You're looking at Less Wrong's discussion board. This includes all posts, including those that haven't been promoted to the front page yet. For more information, see About Less Wrong.

mavant comments on Predicted corrigibility: pareto improvements - Less Wrong Discussion

5 Post author: Stuart_Armstrong 18 August 2015 11:02AM

You are viewing a comment permalink. View the original post to see all comments and the full post content.

Comments (2)

You are viewing a single comment's thread.

Comment author: mavant 23 August 2015 07:46:14PM 0 points [-]

Third obvious possibility: B maximises u~Σpivi, subject to the constraints E(Σpivi|B) ≥ E(Σpivi|A) and E(u|B) ≥ E(u|A). where ~ is some simple combining operation like addition or multiplication, or "the product of A and B divided by the sum of A and B".
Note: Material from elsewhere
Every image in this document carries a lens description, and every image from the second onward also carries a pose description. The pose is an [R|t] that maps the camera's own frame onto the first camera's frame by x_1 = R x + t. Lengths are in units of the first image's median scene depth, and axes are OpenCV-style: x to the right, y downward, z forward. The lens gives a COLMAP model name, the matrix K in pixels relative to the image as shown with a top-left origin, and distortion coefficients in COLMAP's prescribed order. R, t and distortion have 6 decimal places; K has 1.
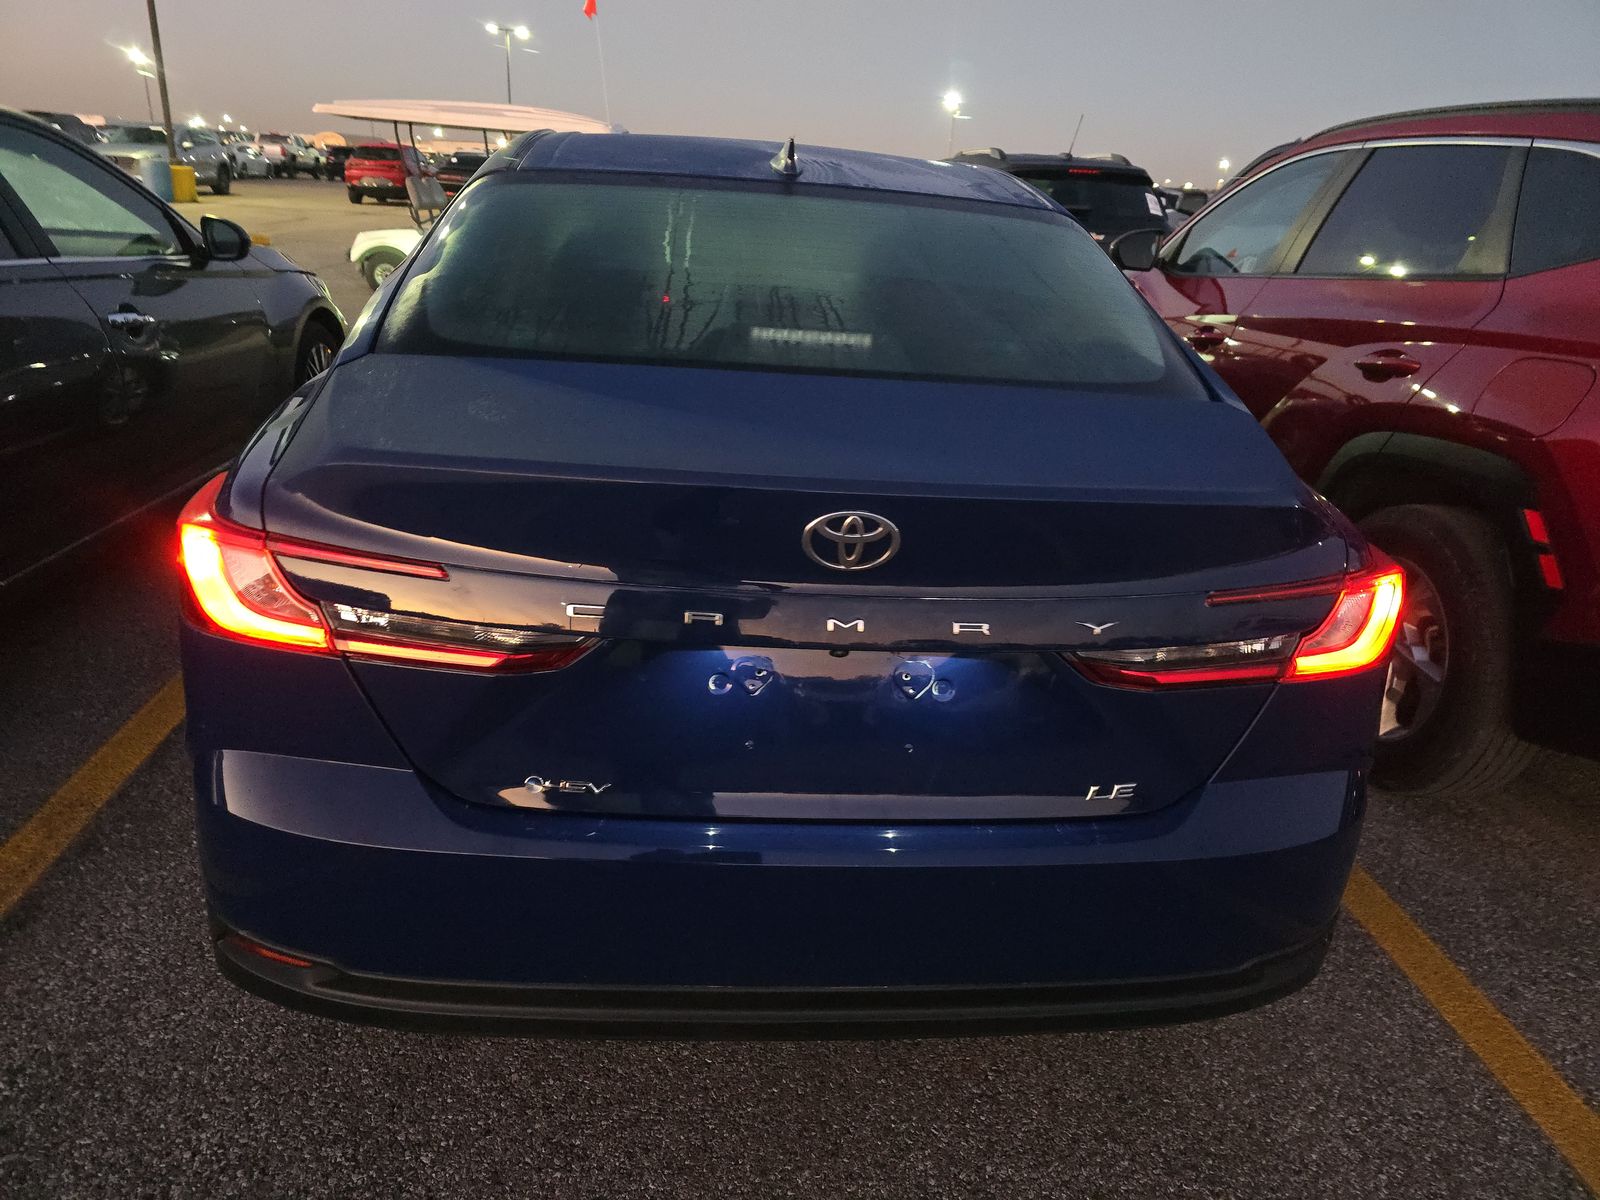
lens RADIAL K [[1095.2, 0, 800.0], [0, 1095.2, 600.0], [0, 0, 1]] dist [0.026415, -0.003409]
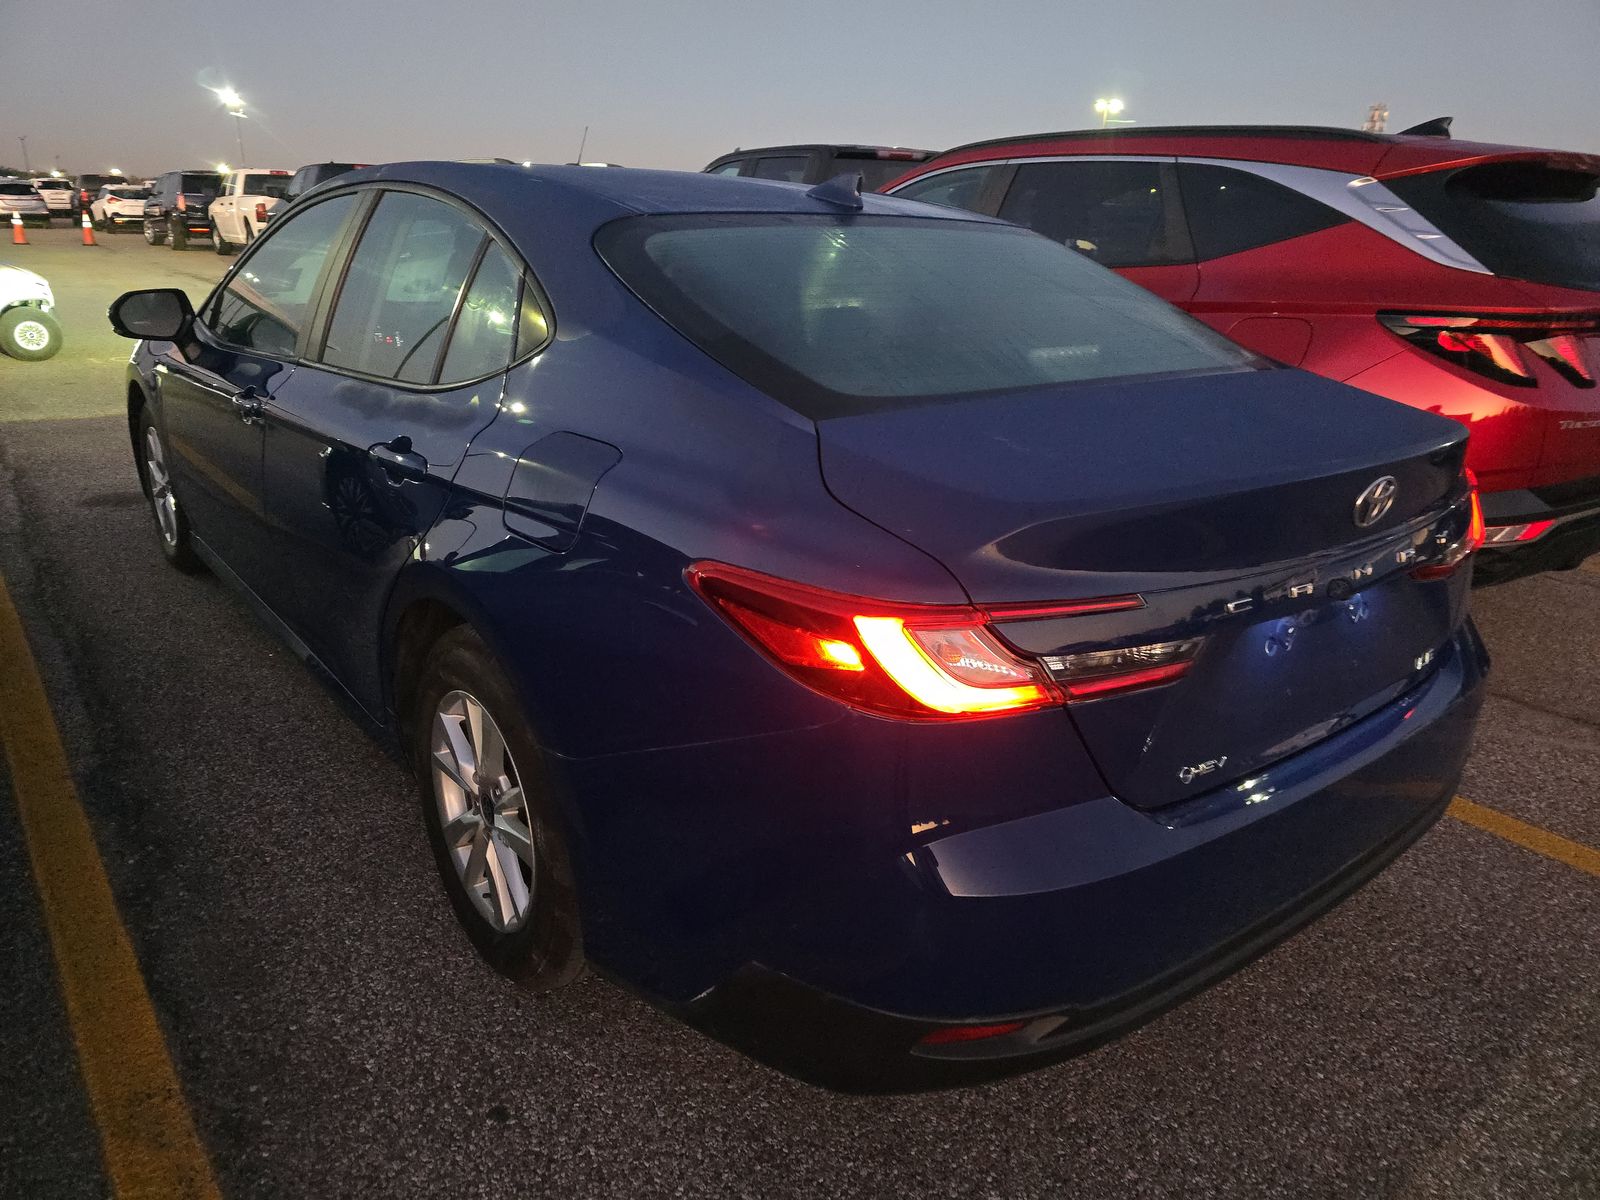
lens RADIAL K [[1093.8, 0, 800.0], [0, 1093.8, 600.0], [0, 0, 1]] dist [0.002865, 0.000344]
pose [[0.834446, -0.224950, 0.503089, -0.728222], [0.224098, 0.972518, 0.063150, -0.108678], [-0.503469, 0.060045, 0.861925, 0.161306]]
I think these possibilities all share the problem that the constraint makes it essentially impossible to choose any action other than what A would have chosen. If A chose the action that maximized u, then B cannot choose any other action while satisfying the constraint E(u|B) ≥ E(u|A) unless there were multiple actions that had the exact same payoff (which seems unlikely if payoff values are distributed over the reals, rather than over a finite set). And the first possibility (to maximize u while respecting E(Σpivi|B) ≥ E(Σpivi|A) ) just results in choosing the exact same action as A would have chosen, even if there's another action that has an identical E(u) AND higher E(Σpivi).
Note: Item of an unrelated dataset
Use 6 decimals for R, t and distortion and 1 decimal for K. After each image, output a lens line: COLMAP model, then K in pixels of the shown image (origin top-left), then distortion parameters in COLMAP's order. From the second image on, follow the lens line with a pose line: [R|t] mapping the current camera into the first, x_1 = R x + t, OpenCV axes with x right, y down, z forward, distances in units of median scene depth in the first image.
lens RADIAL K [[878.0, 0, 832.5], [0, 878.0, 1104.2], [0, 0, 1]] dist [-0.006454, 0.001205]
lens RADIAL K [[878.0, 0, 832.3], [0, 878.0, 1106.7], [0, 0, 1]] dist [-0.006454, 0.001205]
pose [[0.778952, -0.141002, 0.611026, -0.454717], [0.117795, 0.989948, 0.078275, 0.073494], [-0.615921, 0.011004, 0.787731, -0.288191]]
Comment author: Stuart_Armstrong 24 August 2015 10:29:04AM 0 points [-]

I think these possibilities all share the problem that the constraint makes it essentially impossible to choose any action other than what A would have chosen.

I see I've miscommunicated the central idea. Let U be the proposition "the agent will remain a u maximiser forever". Agent A acts as if P(U)=1 (see the entry on value learning). In reality, P(U) is probably very low. So A is a u-maximiser, but a u-maximiser that acts on false beliefs.
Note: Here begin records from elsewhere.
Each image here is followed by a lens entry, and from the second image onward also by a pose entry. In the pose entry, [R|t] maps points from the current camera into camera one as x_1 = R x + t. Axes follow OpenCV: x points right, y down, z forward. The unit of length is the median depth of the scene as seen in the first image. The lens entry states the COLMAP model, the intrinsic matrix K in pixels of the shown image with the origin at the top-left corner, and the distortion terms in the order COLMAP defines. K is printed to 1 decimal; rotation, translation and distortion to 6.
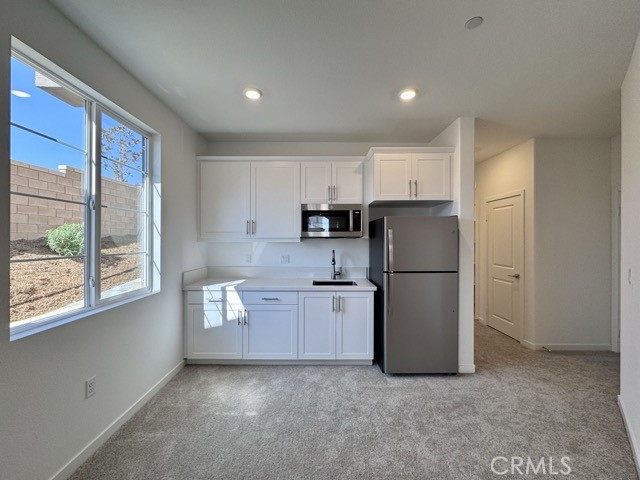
lens RADIAL K [[255.9, 0, 318.9], [0, 255.9, 240.4], [0, 0, 1]] dist [0.000478, -0.000242]
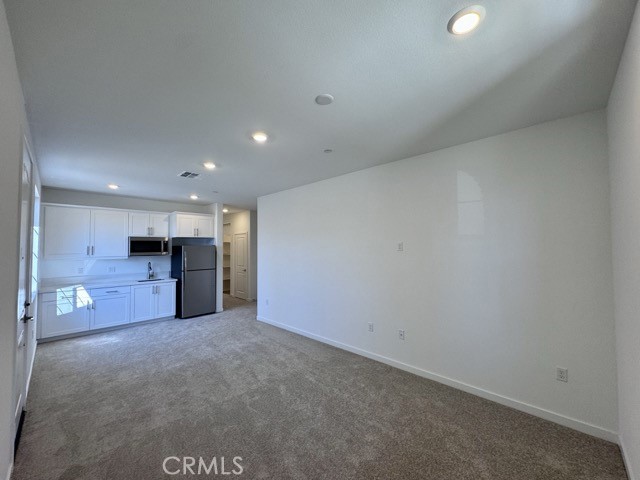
lens RADIAL K [[255.9, 0, 318.8], [0, 255.9, 239.0], [0, 0, 1]] dist [0.000478, -0.000242]
pose [[0.697359, 0.017959, 0.716497, -0.460656], [0.013052, 0.999202, -0.037749, -0.047246], [-0.716603, 0.035676, 0.696568, -1.253506]]
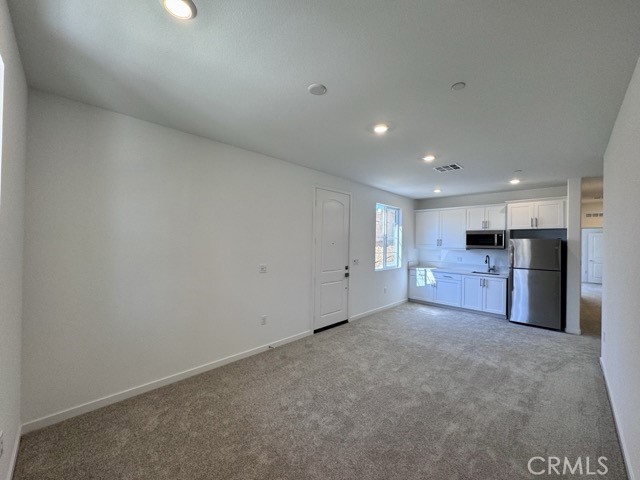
lens RADIAL K [[255.9, 0, 319.6], [0, 255.9, 240.4], [0, 0, 1]] dist [0.000478, -0.000242]
pose [[0.711632, 0.006696, -0.702521, 0.550686], [-0.016239, 0.999844, -0.006920, -0.041574], [0.702365, 0.016333, 0.711630, -1.274004]]
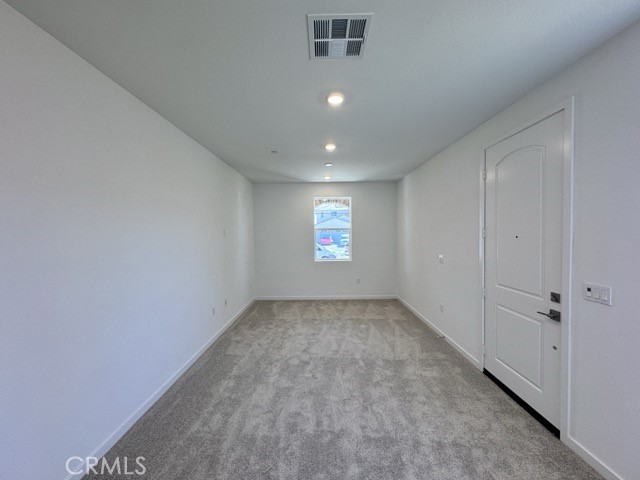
lens RADIAL K [[255.9, 0, 317.8], [0, 255.9, 239.6], [0, 0, 1]] dist [0.000478, -0.000242]
pose [[-0.999960, 0.005612, 0.006899, 0.099087], [0.005825, 0.999497, 0.031160, -0.051166], [-0.006721, 0.031199, -0.999491, 0.774278]]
Agent B is is allowed to have a better estimate of P(U). Therefore it can find actions that increase u beyond what A would do.

Example: u values rubies deposited in the bank. A will just collect rubies until it can't carry them any more, then go deposit them in the bank. B, knowing that u will change to something else before A has finished collecting rubies, rushes to the bank ahead of that deadline. So E(u|B) > E(u|A).

And, of course, if B can strictly increase E(u), that gives it some slack to select other actions that can increase (Σpivi).